There is a major flaw with this H0. If the plants actually grow more slowly in compost than in soil, an impasse is reached. H1 is not supported, but neither is H0, because there is a difference in growth rates.

If the null is rejected, with no alternative, the experiment may be invalid. This is the reason why science uses a battery of deductive and inductive processes to ensure that there are no flaws in the hypotheses.

In hypothesis testing, the researcher may reject the null hypothesis or prove the null hypothesis.

Many scientists neglect the null, assuming that it is merely the opposite of the alternative, but it is good practice to spend a little time creating a sound hypothesis. It is not possible to change any hypothesis retrospectively, including H0.

In hypothesis testing, the researcher may reject the null hypothesis or prove the null hypothesis.

Significance Tests

If significance tests generate 95% or 99% likelihood that the results do not fit the null hypothesis, then it is rejected, in favor of the alternative.

Otherwise, the null is accepted. These are the only correct assumptions, and it is incorrect to reject, or accept, H1.

Accepting the null hypothesis does not mean that it is true. It is still a hypothesis, and must conform to the principle of falsifiability, in the same way that rejecting the null does not prove the alternative.

Perceived Problems With the Null

The major problem with the H0 is that many researchers, and reviewers, see accepting the null as a failure of the experiment. This is very poor science, as accepting or rejecting any hypothesis is a positive result.

Even if the null is not refuted, the world of science has learned something new.

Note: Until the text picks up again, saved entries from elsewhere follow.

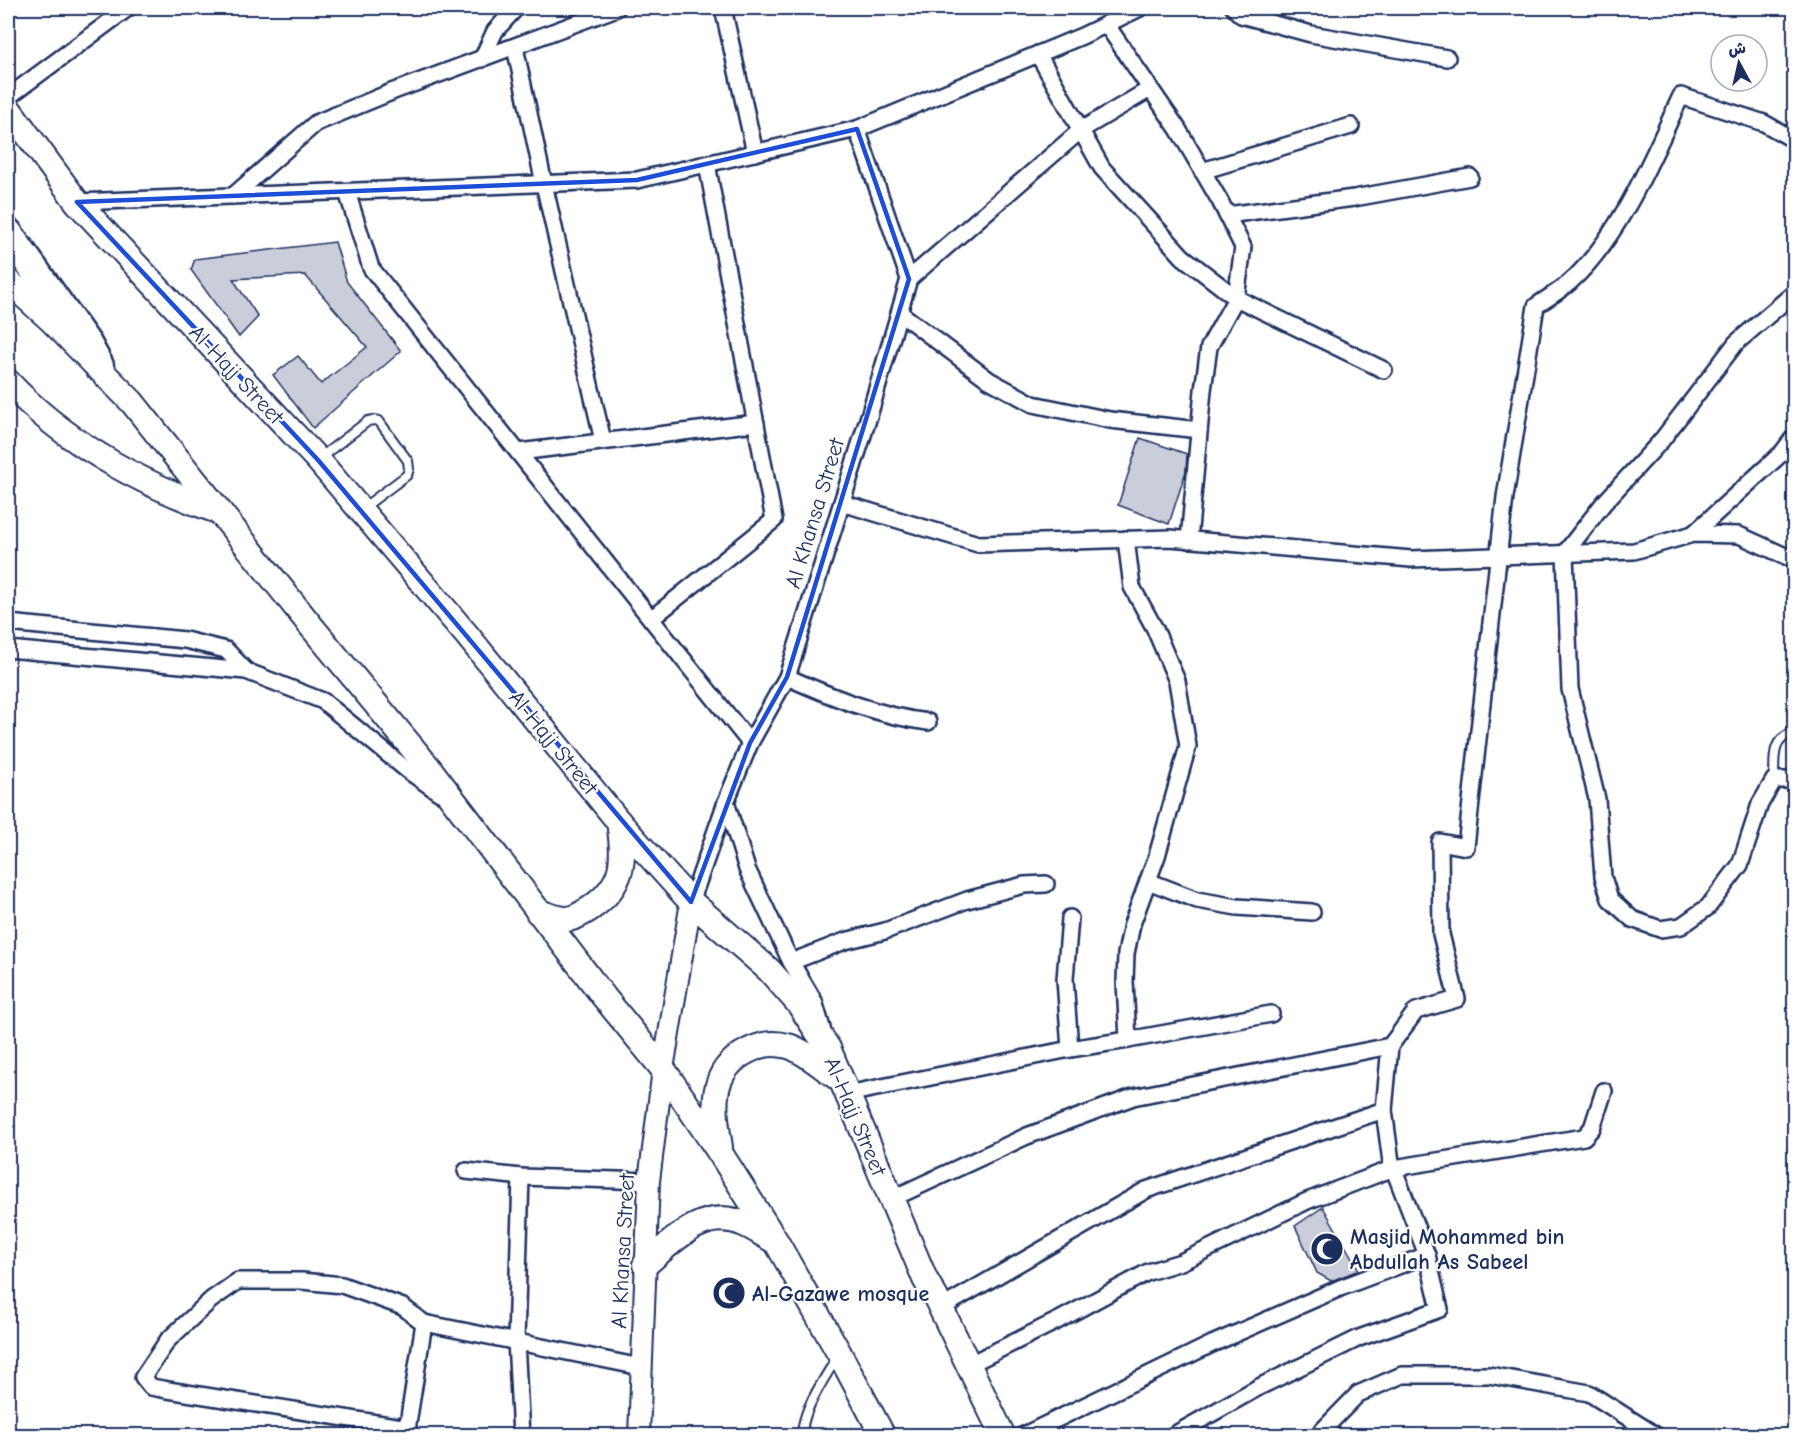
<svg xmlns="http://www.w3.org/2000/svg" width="1802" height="1443" viewBox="0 0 1802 1443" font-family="'Comic Neue','Playpen Sans Arabic',sans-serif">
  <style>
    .building { fill: #caceda; stroke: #1b2f5e; stroke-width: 1.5 }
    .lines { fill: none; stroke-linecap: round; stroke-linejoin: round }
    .service-casing { stroke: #1b2f5e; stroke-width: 12 }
    .minor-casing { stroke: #1b2f5e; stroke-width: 20 }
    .tertiary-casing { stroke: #1b2f5e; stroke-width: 24 }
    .primary-casing { stroke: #1b2f5e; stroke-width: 28 }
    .motorway-casing { stroke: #1b2f5e; stroke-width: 33 }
    .path { stroke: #1b2f5e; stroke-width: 3; stroke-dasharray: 6 4.5; stroke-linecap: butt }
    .service { stroke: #fff; stroke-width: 8 }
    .minor { stroke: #fff; stroke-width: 15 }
    .tertiary { stroke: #fff; stroke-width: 20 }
    .primary { stroke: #fff; stroke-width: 24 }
    .motorway { stroke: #fff; stroke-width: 28 }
    .marked { fill: none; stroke: #1d4ed8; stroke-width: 4.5; stroke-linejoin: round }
    .labels { text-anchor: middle; stroke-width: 4.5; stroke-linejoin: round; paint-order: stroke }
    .street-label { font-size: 22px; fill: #1b2f5e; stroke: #fff }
    .poi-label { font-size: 22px; font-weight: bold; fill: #1b2f5e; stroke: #fff; text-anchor: start }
  </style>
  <rect width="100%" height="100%" fill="#fff"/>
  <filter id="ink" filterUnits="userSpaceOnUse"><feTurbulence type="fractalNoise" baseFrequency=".0167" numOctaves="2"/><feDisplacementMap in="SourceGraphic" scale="12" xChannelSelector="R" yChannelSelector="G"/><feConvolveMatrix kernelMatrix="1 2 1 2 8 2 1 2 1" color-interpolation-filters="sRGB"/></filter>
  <g filter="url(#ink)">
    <g class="building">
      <path d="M335 242 347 282 401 351 313 428 273 375 298 356 321 384 367 347 305 275 233 279 258 317 239 337 191 270 195 259Z"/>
      <path d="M1140 438 1187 454 1186 471 1169 524 1118 505Z"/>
      <path d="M1323 1207 1359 1270 1331 1281 1317 1273 1295 1226Z"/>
    </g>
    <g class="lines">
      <defs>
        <g id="service">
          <path d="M321 457 368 421 374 420 379 421 408 461 409 469 407 475 363 508"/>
          <path d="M1774 780C1775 759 1770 740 1794 732"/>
          <path d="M803 1436C799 1414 826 1377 837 1357"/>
        </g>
        <g id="minor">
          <path d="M723 8 755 153"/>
          <path d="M1234 8 1241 15 1311 34 1447 58"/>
          <path d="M1106 24 1178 129 1220 201 1243 247 1236 298 1209 347 1203 390 1189 540"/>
          <path d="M515 47 544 184 603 441"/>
          <path d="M1038 54 1102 168 1183 257 1236 298 1384 370"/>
          <path d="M482 59 495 31 516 8"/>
          <path d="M8 97 128 8"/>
          <path d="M1202 171 1351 126"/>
          <path d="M347 192 371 268 750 743"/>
          <path d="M233 196 316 123 394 91 617 8"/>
          <path d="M77 202 637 180 857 129 1082 36 1140 8"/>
          <path d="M1227 215 1354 198 1470 177"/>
          <path d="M909 279 1081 130 1150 89"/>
          <path d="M1794 293 1736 343 1661 441 1603 504 1565 553 1570 689 1597 799 1603 877 1610 899 1632 919 1660 929 1681 926 1708 907 1740 865 1760 804 1774 780H1794"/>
          <path d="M900 313 989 380 1033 404 1110 420 1199 430"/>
          <path d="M519 452 756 423"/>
          <path d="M842 503 978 544 1170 538 1411 559 1634 551 1693 534 1739 535 1794 560"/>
          <path d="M1693 534 1782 453 1794 437"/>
          <path d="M1126 539 1132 587 1155 629 1177 681 1188 746 1157 856 1132 924 1126 954 1125 982 1128 1040 1271 1014"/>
          <path d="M651 619 774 520 707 164"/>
          <path d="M8 623 185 640 226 650 246 671"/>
          <path d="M8 649 246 671 323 701 407 770 440 793"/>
          <path d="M787 677C832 697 879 716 928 722"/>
          <path d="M726 802 747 869 791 962 814 1001 822 1028"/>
          <path d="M1148 881 1197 900 1237 907 1312 912"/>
          <path d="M691 902 726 802 750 743 787 677 869 416 909 279 857 129"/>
          <path d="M791 962 845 941 885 931 967 900 1024 885 1046 884"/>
          <path d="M1070 1049 1065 979 1070 918"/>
          <path d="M847 1094 1070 1049 1128 1040"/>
          <path d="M466 1171 521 1177 649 1181"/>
          <path d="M891 1199 1027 1136 1133 1097 1390 1046"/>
          <path d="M941 1308 1146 1190 1384 1110"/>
          <path d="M968 1365 1059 1320 1148 1272 1181 1262 1307 1201 1394 1168 1584 1137 1592 1128 1604 1091"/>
          <path d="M408 1428 168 1390 151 1387 143 1377 168 1340 211 1300 238 1281H302L342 1285 403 1307 424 1323"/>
          <path d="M406 1436 424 1323 641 1367"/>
          <path d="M521 1436 516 1340 521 1177"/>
          <path d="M1022 1436 1212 1344 1340 1288 1427 1255"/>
          <path d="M1172 1436 1259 1387 1359 1338 1440 1309 1427 1255 1391 1162 1384 1110 1390 1046 1416 1011 1457 999 1441 934 1440 842 1466 847 1505 497 1536 306C1547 298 1560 291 1570 282 1620 237 1653 156 1681 96L1764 123 1794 140"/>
          <path d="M1317 1436 1358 1394 1402 1375H1489L1589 1393 1657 1436"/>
        </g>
        <path id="tertiary" d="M639 1436 649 1181 663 1069 691 902"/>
        <g id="primary">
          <path d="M8 108 77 202 318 460 466 634 619 822 691 902 769 970 799 1004 828 1048 925 1279 936 1298 1003 1436"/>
          <path d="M8 281 51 320 132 402 311 626 429 768 604 997 663 1069 722 1156 777 1243 839 1353 883 1436"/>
          <path d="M8 382C65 443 141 484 220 512"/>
          <path d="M538 912C547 914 557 919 566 919 573 919 585 912 591 908 625 884 625 860 619 822"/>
          <path d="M720 1147C714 1110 707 1071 748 1051 762 1044 773 1042 788 1046 804 1050 827 1071 842 1081"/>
          <path d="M645 1265C672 1242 704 1206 744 1224 754 1228 763 1235 773 1240"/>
        </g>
        <path id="motorway" d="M8 233 87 344 99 366"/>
      </defs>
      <use href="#service" class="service-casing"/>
      <use href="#minor" class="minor-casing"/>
      <use href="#tertiary" class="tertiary-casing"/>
      <use href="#primary" class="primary-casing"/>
      <use href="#motorway" class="motorway-casing"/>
      <path class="path" d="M848 1431 855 1427"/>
      <use href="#service" class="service"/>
      <use href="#minor" class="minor"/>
      <use href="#tertiary" class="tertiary"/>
      <use href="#primary" class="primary"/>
      <use href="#motorway" class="motorway"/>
    </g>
  </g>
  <path class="marked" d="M857 129 909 279 787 677 750 743 691 902 318 460 77 202 637 180Z"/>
  <defs>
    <symbol id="mosque-disc" viewBox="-11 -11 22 22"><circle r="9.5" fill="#1b2f5e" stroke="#fff"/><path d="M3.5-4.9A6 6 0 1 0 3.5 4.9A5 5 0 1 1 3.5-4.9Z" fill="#fff"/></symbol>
  </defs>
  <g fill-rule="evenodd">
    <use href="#mosque-disc" x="1308" y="1230" width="38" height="38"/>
    <use href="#mosque-disc" x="710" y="1274" width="38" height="38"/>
  </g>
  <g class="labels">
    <g class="street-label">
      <text transform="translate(237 374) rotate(47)" y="8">Al-Hajj Street</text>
      <text transform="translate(814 513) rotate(-73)" y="8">Al Khansa Street</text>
      <text transform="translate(554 742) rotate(51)" y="8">Al-Hajj Street</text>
      <text transform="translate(856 1116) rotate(67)" y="8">Al-Hajj Street</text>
      <text transform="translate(622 1251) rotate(-87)" y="8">Al Khansa Street</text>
    </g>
    <g class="poi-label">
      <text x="1350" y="1244">Masjid Mohammed bin<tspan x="1350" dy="25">Abdullah As Sabeel</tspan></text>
      <text x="752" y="1301">Al-Gazawe mosque</text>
    </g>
  </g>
  <rect width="1802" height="1443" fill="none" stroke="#fff" stroke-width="30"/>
  <rect x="15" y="15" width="1772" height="1413" fill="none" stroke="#1b2f5e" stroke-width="2" filter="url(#ink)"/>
  <g transform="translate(1739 63) rotate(352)"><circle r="28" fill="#ffffff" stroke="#a4acbf" stroke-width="1.5"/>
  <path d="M0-4.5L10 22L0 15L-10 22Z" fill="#1b2f5e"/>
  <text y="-9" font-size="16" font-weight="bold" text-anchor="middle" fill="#1b2f5e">ش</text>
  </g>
</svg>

Strictly speaking, the term ‘failure’, should only apply to errors in the experimental design, or incorrect initial assumptions.

Development of the Null

The Flat Earth model was common in ancient times, such as in the civilizations of the Bronze Age or Iron Age. This may be thought of as the null hypothesis, H0, at the time.

H0: World is Flat

Many of the Ancient Greek philosophers assumed that the sun, moon and other objects in the universe circled around the Earth. Hellenistic astronomy established the spherical shape of the earth around 300 BC.

H0: The Geocentric Model: Earth is the centre of the Universe and it is Spherical

Copernicus had an alternative hypothesis, H1 that the world actually circled around the sun, thus being the center of the universe. Eventually, people got convinced and accepted it as the null, H0.

H0: The Heliocentric Model: Sun is the centre of the universe

Later someone proposed an alternative hypothesis that the sun itself also circled around the something within the galaxy, thus creating a new H0. This is how research works - the H0 gets closer to the reality each time, even if it isn't correct, it is better than the last H0.

Will the researcher reject the null hypothesis?

If there is less than a 5% chance of a result as extreme as the sample result if the null hypothesis were true, then the null hypothesis is rejected. When this happens, the result is said to be statistically significant .

Can you prove a null hypothesis in research?

Introductory statistics classes teach us that we can never prove the null hypothesis; all we can do is reject or fail to reject it. However, there are times when it is necessary to try to prove the nonexistence of a difference between groups.

What is it called when you reject the null hypothesis?

If we reject the null hypothesis when it is true, then we made a type I error. If the null hypothesis is false and we failed to reject it, we made another error called a Type II error.

Should the null hypothesis be accepted or rejected?

Support or reject null hypothesis? If the P-value is less, reject the null hypothesis. If the P-value is more, keep the null hypothesis. 0.003 < 0.05, so we have enough evidence to reject the null hypothesis and accept the claim.